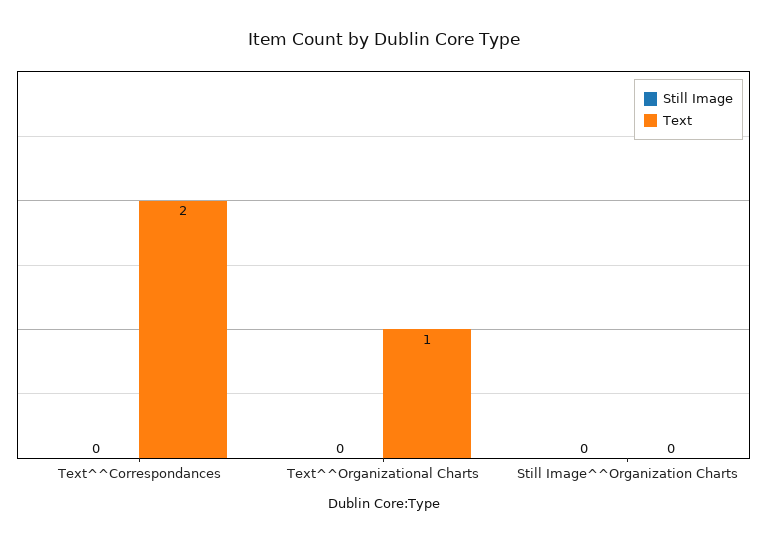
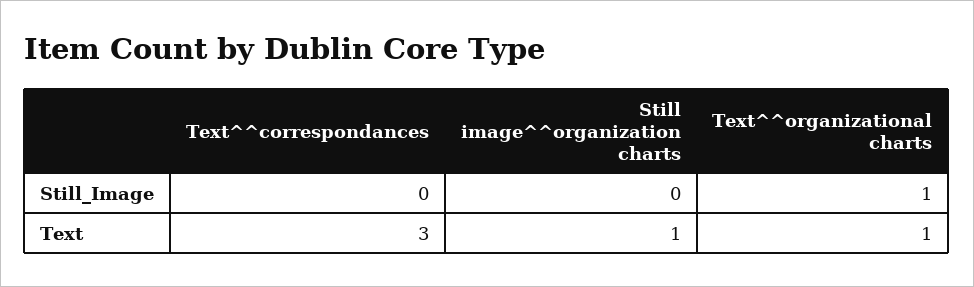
Text, Text^^Correspondances: 2 -> 3
Still Image, Text^^Organizational Charts: 0 -> 1
Text, Still Image^^Organization Charts: 0 -> 1

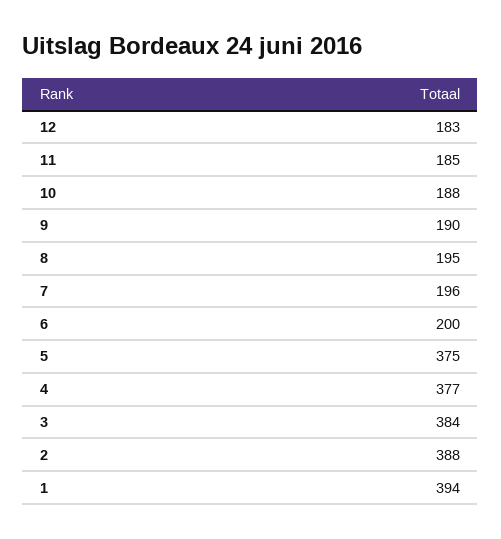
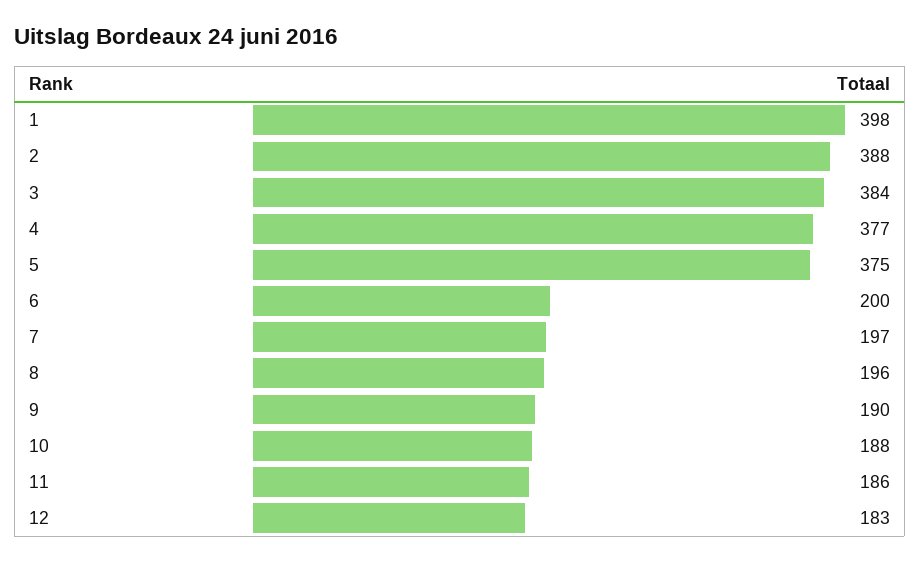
11: 185 -> 186
8: 195 -> 196
7: 196 -> 197
1: 394 -> 398

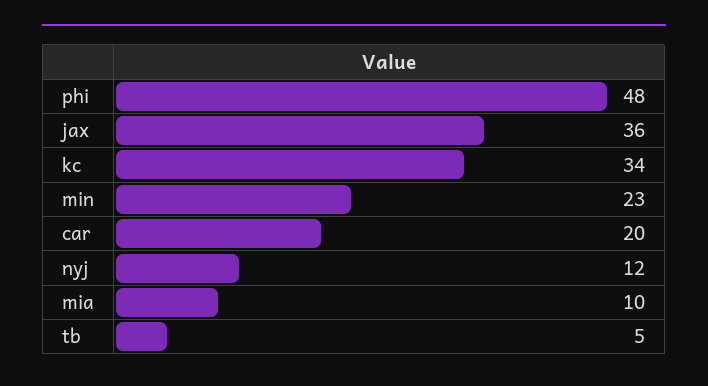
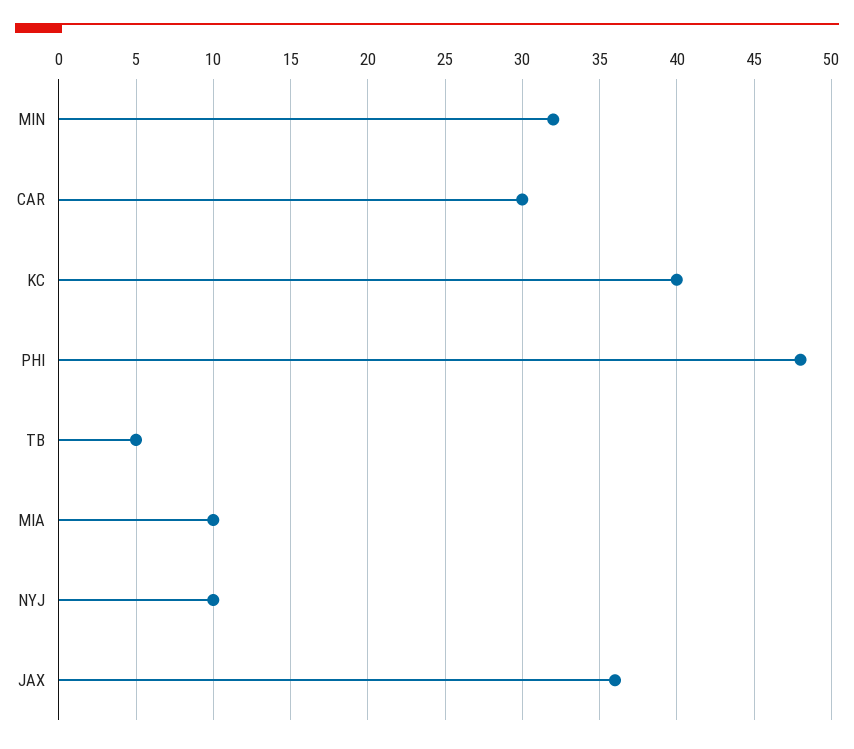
kc: 34 -> 40
min: 23 -> 32
car: 20 -> 30
nyj: 12 -> 10

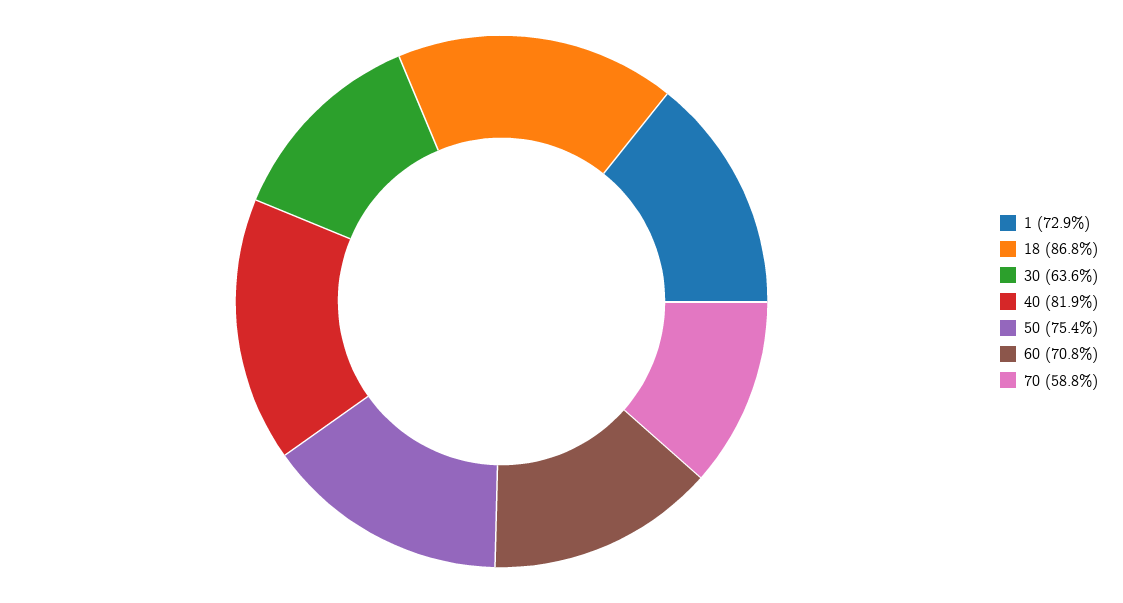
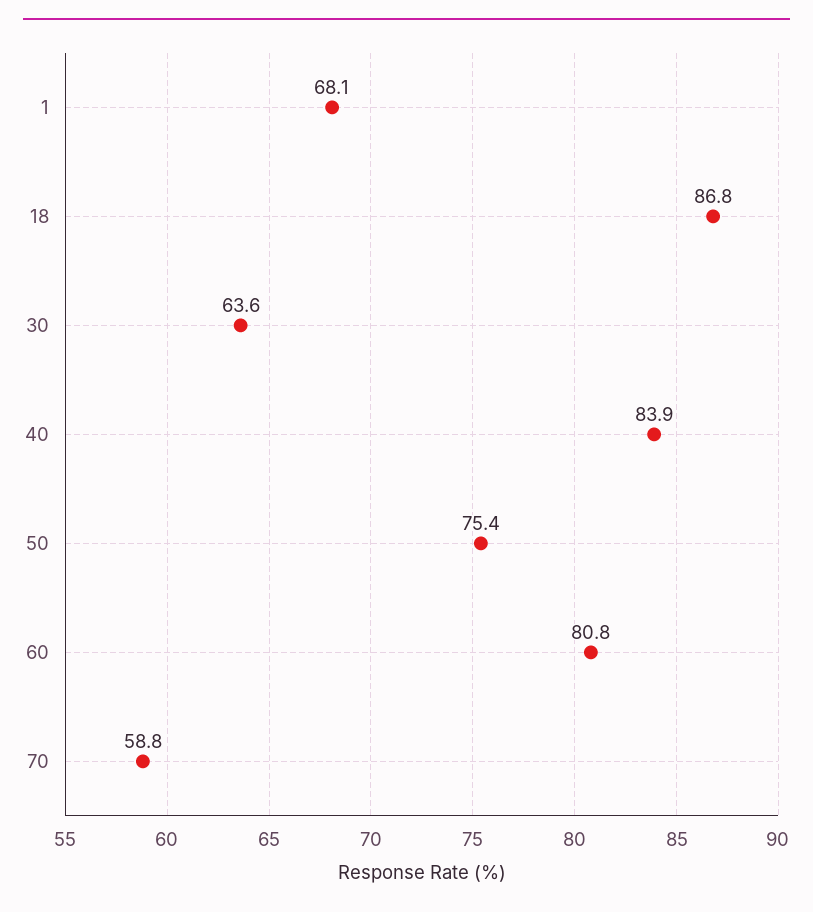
1: 72.9 -> 68.1
40: 81.9 -> 83.9
60: 70.8 -> 80.8

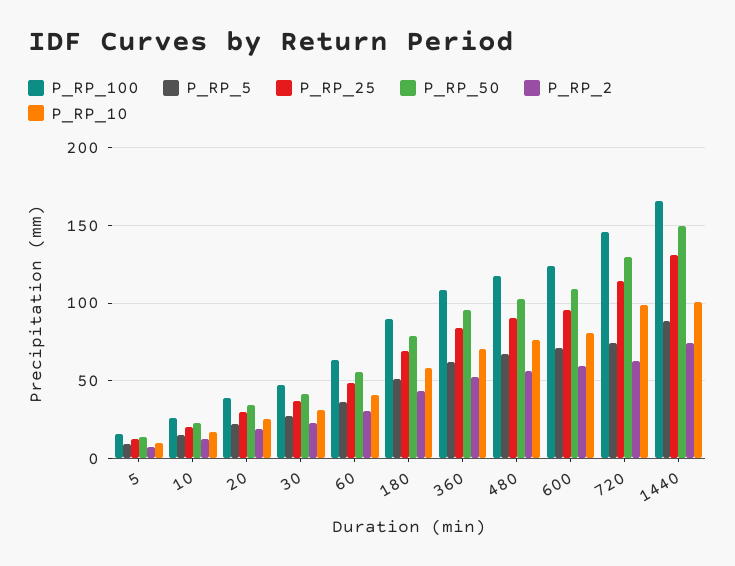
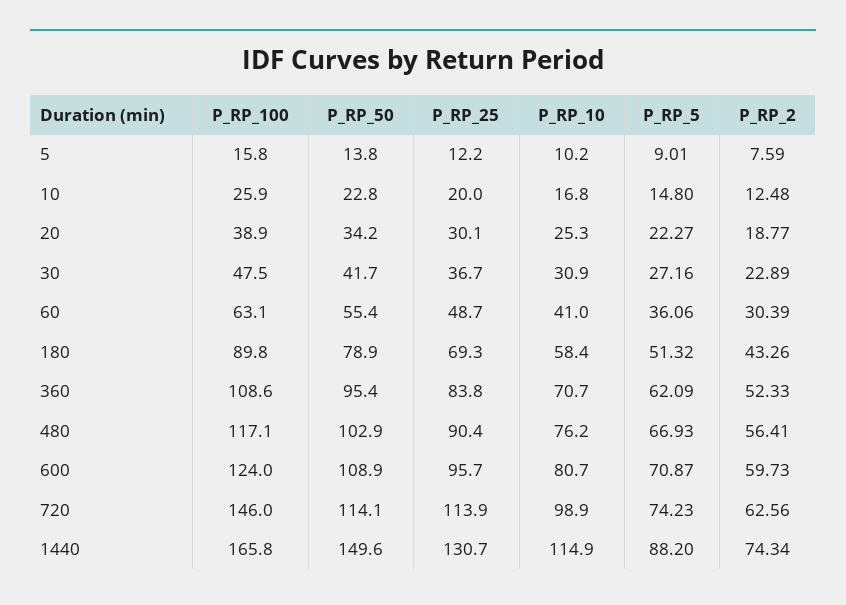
P_RP_50, 720: 130 -> 114.1
P_RP_10, 1440: 100 -> 114.9

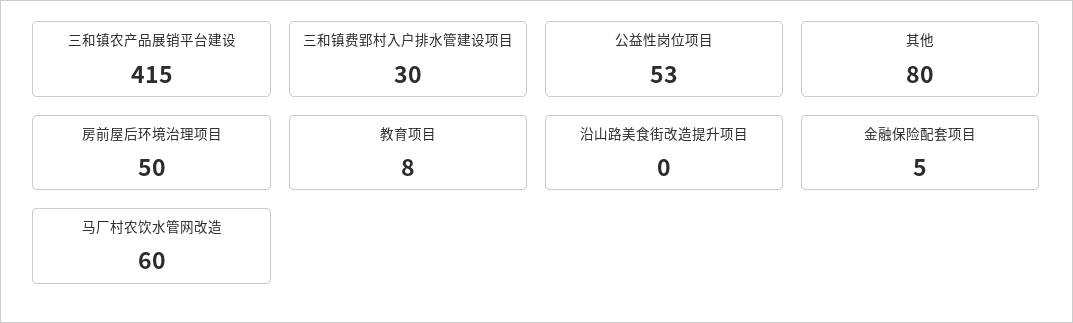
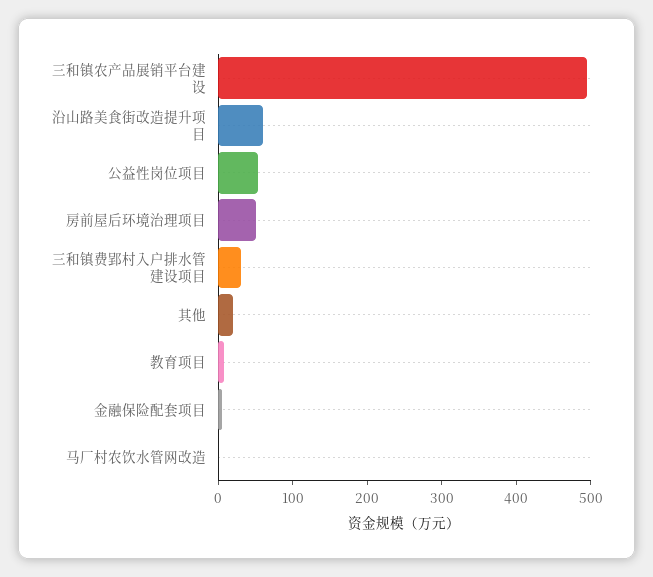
三和镇农产品展销平台建设: 415 -> 500
其他: 80 -> 20
沿山路美食街改造提升项目: 0 -> 60
马厂村农饮水管网改造: 60 -> 0

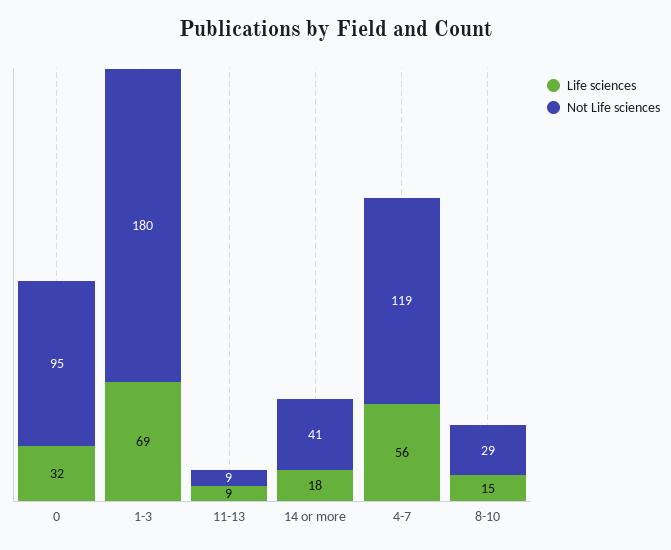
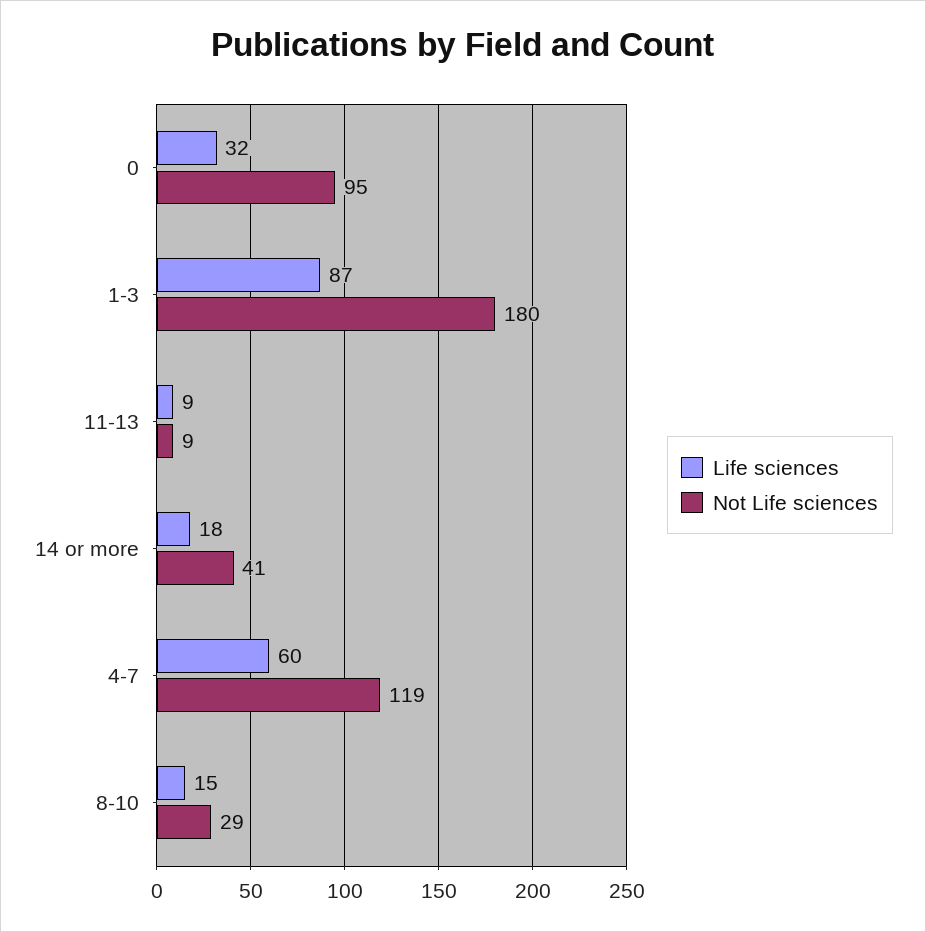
Life sciences, 1-3: 69 -> 87
Life sciences, 4-7: 56 -> 60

• • • • •

_WORK TO COMPLETE_. From the records above, copy each line where the word "sciences" can be found.

_EXPECTED ANSWER_.
Life sciences, 1-3: 69 -> 87
Life sciences, 4-7: 56 -> 60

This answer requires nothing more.